Brogan se encogió de hombros. Si pudiera poner las manos encima a esa maldita cocinera, le cortaría su indiscreta lengua.

— Antes nos habéis pedido que os juzguemos por vuestras acciones y no por lo que otros dicen de vos. ¿Me negaréis a mí lo mismo? Yo no puedo controlar las cosas que llegan a vuestros oídos, pero mi hermana posee el don y la quiero tal como es.
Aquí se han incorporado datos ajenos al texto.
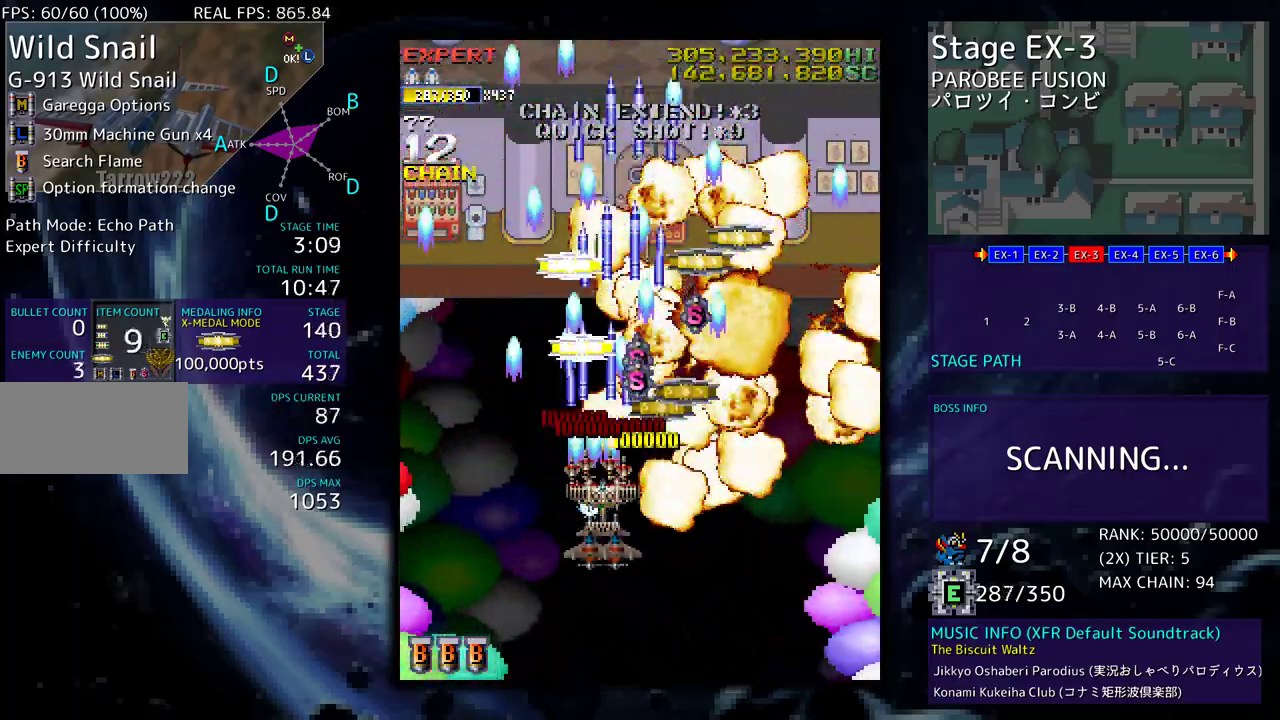
{"buttons": ["DPAD_DOWN", "DPAD_LEFT"], "events": [[117, "DPAD_RIGHT", "up"], [133, "DPAD_DOWN", "up"], [217, "DPAD_RIGHT", "down"], [300, "DPAD_UP", "down"], [450, "DPAD_DOWN", "down"], [450, "DPAD_RIGHT", "up"], [450, "DPAD_UP", "up"], [500, "DPAD_LEFT", "down"]]}
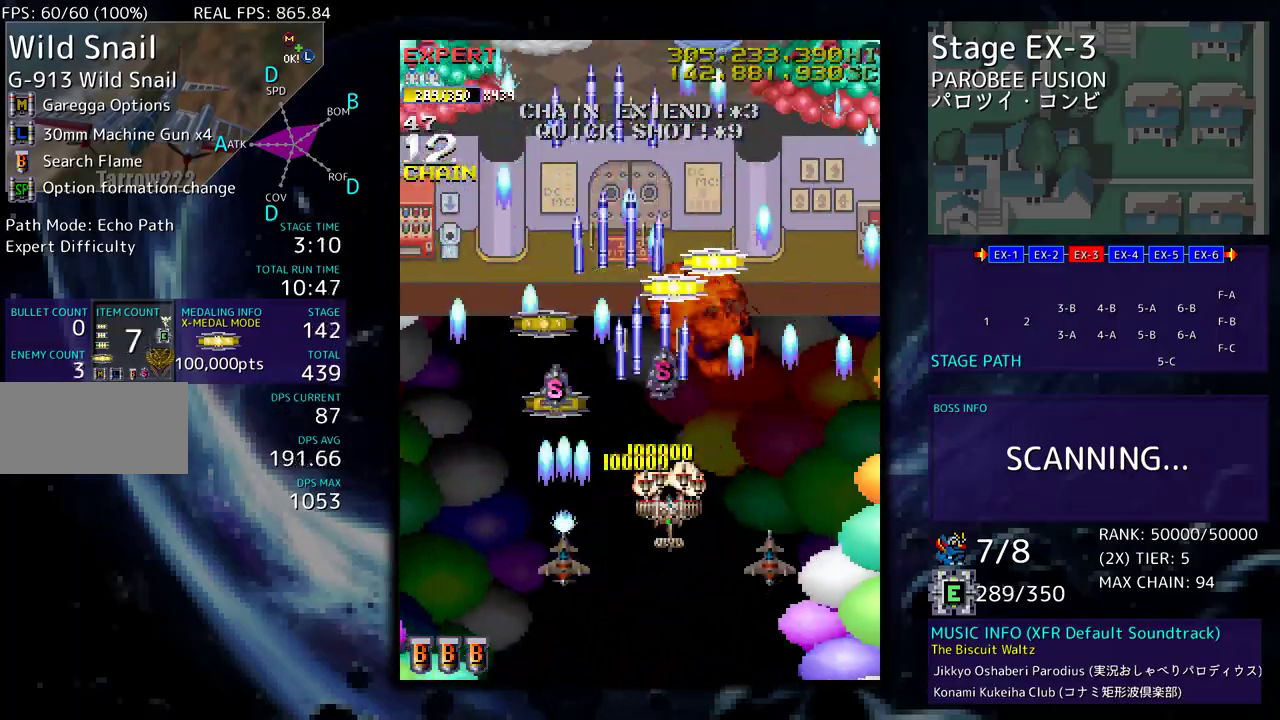
{"buttons": [], "events": [[67, "DPAD_DOWN", "up"], [83, "DPAD_UP", "down"], [283, "DPAD_UP", "up"], [317, "DPAD_DOWN", "down"], [417, "DPAD_DOWN", "up"], [417, "DPAD_LEFT", "up"]]}
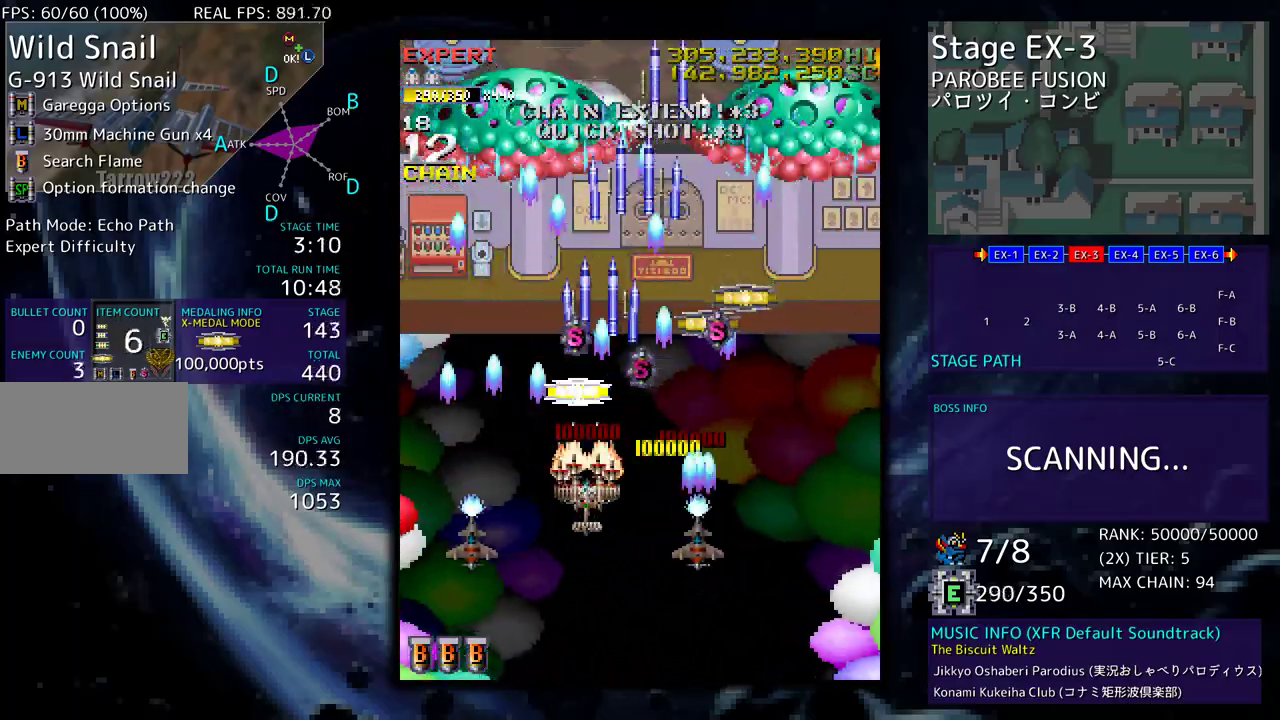
{"buttons": ["DPAD_RIGHT"], "events": [[117, "DPAD_UP", "down"], [167, "DPAD_LEFT", "down"], [250, "DPAD_LEFT", "up"], [267, "DPAD_UP", "up"], [467, "DPAD_RIGHT", "down"]]}
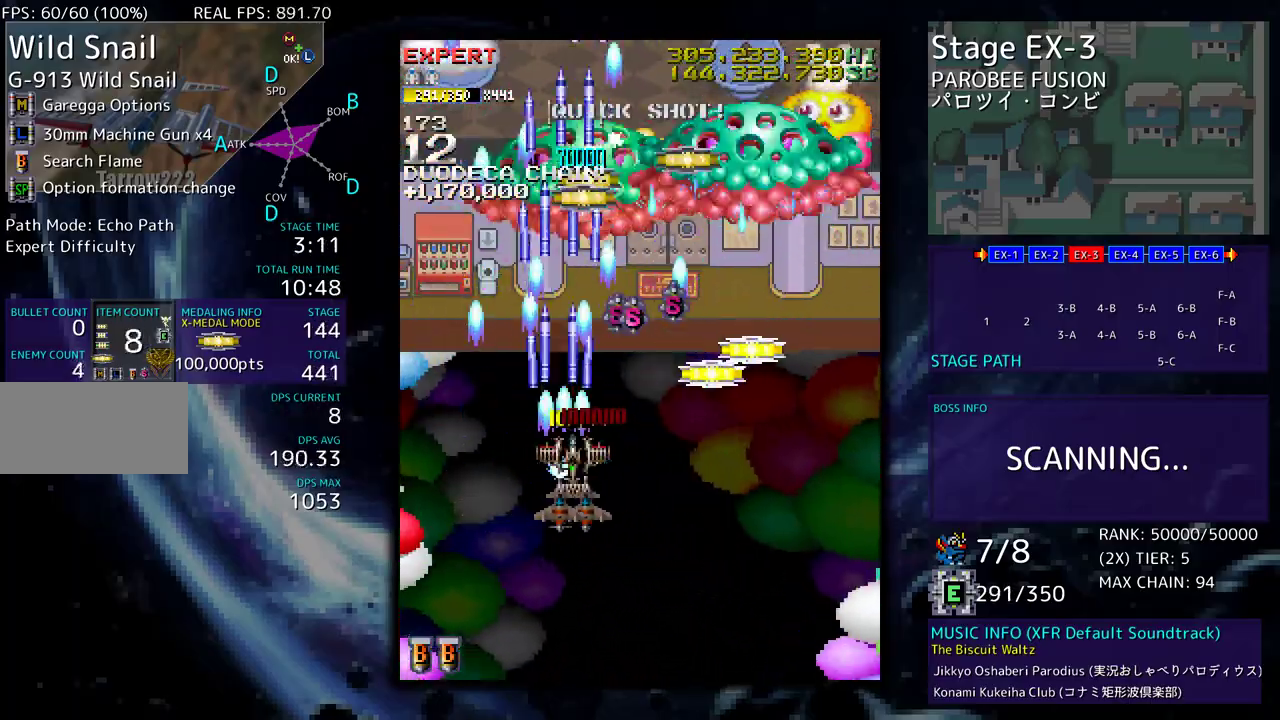
{"buttons": ["DPAD_UP", "DPAD_RIGHT"], "events": [[50, "DPAD_UP", "down"], [183, "DPAD_DOWN", "down"], [183, "DPAD_UP", "up"], [350, "DPAD_DOWN", "up"], [367, "DPAD_UP", "down"]]}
Lord Rahl se reclinó de nuevo en la silla y lo escrutó con ojos de halcón.

— Había miembros de la Sangre de la Virtud en el ejército de la Orden Imperial que pasó Ebinissia a sangre y fuego.

— Y también d’haranianos. Todos los atacantes de Ebinissia están muertos. Habéis dicho que no habría represalias para quienes se rindieran. Vuestra oferta de luchar por la paz vale para todos, ¿no es así?

Lord Rahl asintió lentamente.

— Una cosa más, lord general. He combatido contra los sicarios del Custodio y seguiré haciéndolo. Mientras luchaba contra ellos he descubierto que no necesitan sombras tras las que ocultarse. La última persona que uno se imagina puede ser un servidor del Custodio y, lo que es peor, alguien puede estar sirviéndolo sin siquiera saberlo.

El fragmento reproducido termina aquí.